• _Goal of the exercise_:
Find the line with "<p class='ques" and the line with "<p class='answ" in the entries below; output exactly those two lines, every line between them, and no others.

• _Material for this exercise_:

--------------------------------

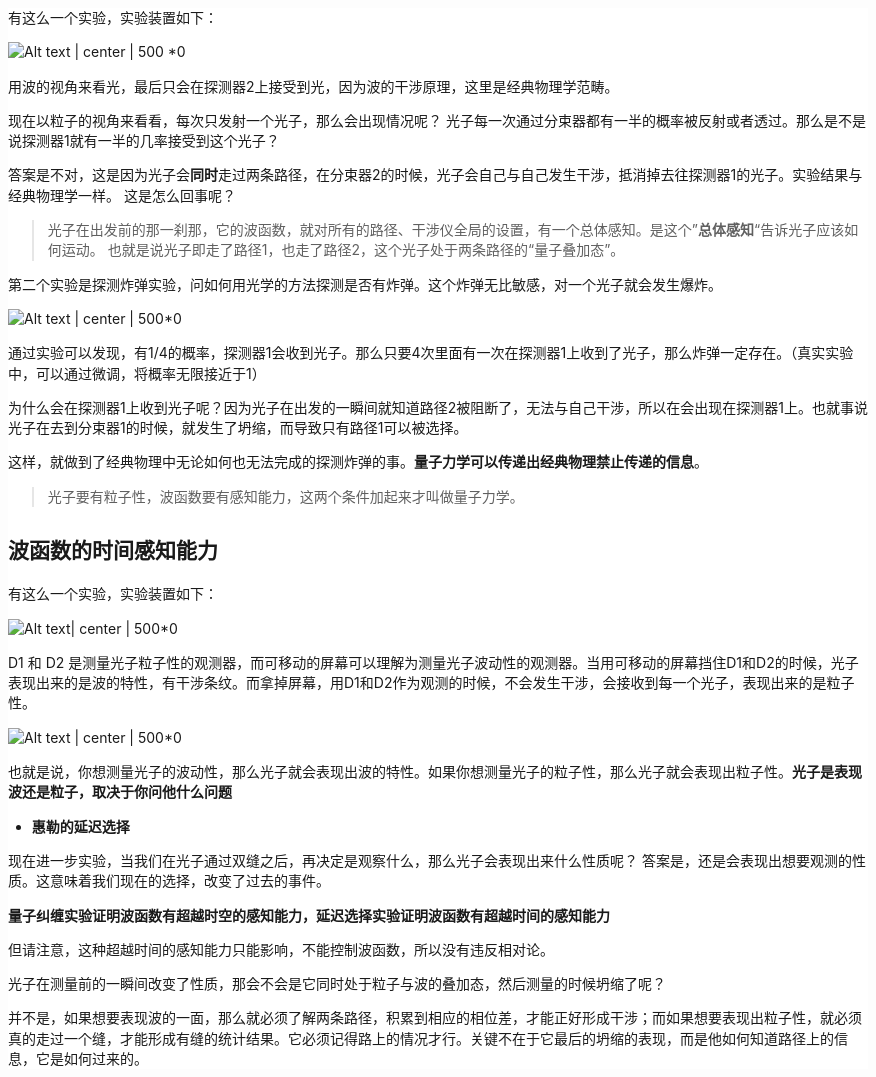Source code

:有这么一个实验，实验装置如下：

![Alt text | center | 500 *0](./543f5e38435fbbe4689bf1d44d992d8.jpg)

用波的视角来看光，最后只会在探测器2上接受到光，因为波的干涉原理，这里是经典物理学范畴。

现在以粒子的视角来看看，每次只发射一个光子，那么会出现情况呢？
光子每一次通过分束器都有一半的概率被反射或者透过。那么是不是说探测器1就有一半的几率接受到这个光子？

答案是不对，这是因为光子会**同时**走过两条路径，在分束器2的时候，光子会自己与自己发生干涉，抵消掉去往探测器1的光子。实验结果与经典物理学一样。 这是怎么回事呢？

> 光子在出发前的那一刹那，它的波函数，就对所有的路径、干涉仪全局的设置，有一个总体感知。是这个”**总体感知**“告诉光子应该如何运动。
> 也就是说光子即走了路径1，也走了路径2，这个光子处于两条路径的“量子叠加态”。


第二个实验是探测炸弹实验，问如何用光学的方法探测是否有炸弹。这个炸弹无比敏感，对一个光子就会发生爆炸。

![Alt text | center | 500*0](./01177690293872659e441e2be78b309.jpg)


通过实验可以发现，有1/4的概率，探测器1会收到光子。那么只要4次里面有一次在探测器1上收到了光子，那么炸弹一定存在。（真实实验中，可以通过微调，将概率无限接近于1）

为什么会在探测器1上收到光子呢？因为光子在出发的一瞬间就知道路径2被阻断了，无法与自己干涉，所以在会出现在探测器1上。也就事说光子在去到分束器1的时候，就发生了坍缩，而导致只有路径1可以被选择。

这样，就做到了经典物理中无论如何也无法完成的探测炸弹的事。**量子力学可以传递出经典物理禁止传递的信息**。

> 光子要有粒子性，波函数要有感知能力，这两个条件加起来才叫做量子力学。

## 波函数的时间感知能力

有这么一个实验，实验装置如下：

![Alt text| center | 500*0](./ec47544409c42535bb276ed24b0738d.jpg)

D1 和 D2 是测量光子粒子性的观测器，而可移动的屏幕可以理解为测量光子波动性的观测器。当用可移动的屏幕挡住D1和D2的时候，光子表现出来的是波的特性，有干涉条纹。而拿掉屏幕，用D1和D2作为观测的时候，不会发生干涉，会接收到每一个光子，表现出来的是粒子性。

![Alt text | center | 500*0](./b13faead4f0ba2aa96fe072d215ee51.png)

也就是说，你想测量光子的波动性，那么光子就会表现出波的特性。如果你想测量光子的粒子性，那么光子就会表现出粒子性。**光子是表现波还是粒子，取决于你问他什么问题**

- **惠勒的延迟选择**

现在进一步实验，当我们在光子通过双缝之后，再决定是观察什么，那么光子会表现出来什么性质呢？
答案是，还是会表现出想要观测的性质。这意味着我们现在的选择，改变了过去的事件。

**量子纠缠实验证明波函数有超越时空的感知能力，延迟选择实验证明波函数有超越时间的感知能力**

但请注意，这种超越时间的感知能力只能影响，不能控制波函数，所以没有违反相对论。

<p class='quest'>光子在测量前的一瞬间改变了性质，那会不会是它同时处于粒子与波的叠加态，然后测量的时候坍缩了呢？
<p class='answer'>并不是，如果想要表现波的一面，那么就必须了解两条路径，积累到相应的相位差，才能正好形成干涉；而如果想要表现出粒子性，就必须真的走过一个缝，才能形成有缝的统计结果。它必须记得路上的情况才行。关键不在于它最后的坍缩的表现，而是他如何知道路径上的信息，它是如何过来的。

--------------------------------

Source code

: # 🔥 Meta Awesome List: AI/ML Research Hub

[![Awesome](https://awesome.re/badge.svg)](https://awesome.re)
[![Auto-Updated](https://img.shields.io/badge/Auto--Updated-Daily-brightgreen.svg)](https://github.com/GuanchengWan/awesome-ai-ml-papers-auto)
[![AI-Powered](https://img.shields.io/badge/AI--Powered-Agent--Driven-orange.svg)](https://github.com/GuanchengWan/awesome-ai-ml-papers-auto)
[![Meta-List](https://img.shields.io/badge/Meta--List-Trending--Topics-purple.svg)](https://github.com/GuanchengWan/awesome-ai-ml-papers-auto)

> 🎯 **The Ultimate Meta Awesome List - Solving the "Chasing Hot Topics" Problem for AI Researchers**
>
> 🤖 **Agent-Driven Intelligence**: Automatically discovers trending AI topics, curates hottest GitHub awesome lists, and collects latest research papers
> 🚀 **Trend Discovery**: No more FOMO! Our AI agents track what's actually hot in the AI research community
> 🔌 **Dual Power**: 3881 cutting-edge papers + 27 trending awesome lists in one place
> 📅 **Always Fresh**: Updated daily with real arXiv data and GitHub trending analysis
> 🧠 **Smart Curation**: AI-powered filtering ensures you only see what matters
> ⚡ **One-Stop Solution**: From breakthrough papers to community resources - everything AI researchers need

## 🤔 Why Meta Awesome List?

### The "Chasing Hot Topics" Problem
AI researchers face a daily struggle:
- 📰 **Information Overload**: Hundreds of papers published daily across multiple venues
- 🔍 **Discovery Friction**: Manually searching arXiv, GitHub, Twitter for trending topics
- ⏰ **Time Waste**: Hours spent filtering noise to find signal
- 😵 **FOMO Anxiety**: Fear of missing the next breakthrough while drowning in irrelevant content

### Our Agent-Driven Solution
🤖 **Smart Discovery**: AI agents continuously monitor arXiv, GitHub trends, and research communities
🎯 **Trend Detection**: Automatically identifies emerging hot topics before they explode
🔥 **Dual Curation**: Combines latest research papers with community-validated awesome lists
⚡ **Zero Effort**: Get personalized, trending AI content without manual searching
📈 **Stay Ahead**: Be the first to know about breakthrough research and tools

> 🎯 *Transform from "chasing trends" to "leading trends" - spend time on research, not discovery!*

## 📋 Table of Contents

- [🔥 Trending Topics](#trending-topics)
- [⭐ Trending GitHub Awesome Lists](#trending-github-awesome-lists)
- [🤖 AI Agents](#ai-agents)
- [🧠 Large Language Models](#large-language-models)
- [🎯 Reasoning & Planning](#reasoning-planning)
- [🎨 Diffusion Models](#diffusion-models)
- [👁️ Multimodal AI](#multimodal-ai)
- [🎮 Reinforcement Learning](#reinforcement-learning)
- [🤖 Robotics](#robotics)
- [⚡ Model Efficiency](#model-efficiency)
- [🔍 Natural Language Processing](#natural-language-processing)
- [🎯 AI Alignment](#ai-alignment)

--------------------------------

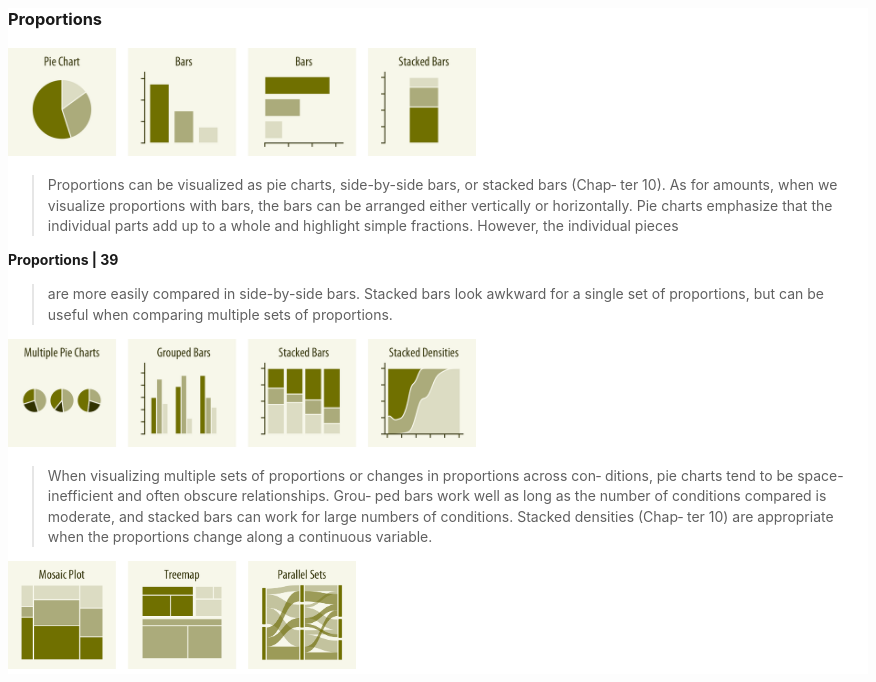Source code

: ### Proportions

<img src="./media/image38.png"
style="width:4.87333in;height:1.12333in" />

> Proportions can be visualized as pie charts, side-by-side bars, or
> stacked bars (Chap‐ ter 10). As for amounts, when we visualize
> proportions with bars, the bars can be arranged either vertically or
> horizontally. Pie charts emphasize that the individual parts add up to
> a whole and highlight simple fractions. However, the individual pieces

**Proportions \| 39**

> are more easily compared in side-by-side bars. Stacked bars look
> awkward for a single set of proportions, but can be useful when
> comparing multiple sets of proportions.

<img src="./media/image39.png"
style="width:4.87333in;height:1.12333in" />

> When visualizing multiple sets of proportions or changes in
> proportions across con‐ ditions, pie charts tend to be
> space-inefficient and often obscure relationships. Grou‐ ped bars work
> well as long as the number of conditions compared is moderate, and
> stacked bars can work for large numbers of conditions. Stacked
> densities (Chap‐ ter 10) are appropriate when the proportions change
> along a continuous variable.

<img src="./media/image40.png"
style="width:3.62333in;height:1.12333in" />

--------------------------------

• _Answer area_:
<p class='quest'>光子在测量前的一瞬间改变了性质，那会不会是它同时处于粒子与波的叠加态，然后测量的时候坍缩了呢？
<p class='answer'>并不是，如果想要表现波的一面，那么就必须了解两条路径，积累到相应的相位差，才能正好形成干涉；而如果想要表现出粒子性，就必须真的走过一个缝，才能形成有缝的统计结果。它必须记得路上的情况才行。关键不在于它最后的坍缩的表现，而是他如何知道路径上的信息，它是如何过来的。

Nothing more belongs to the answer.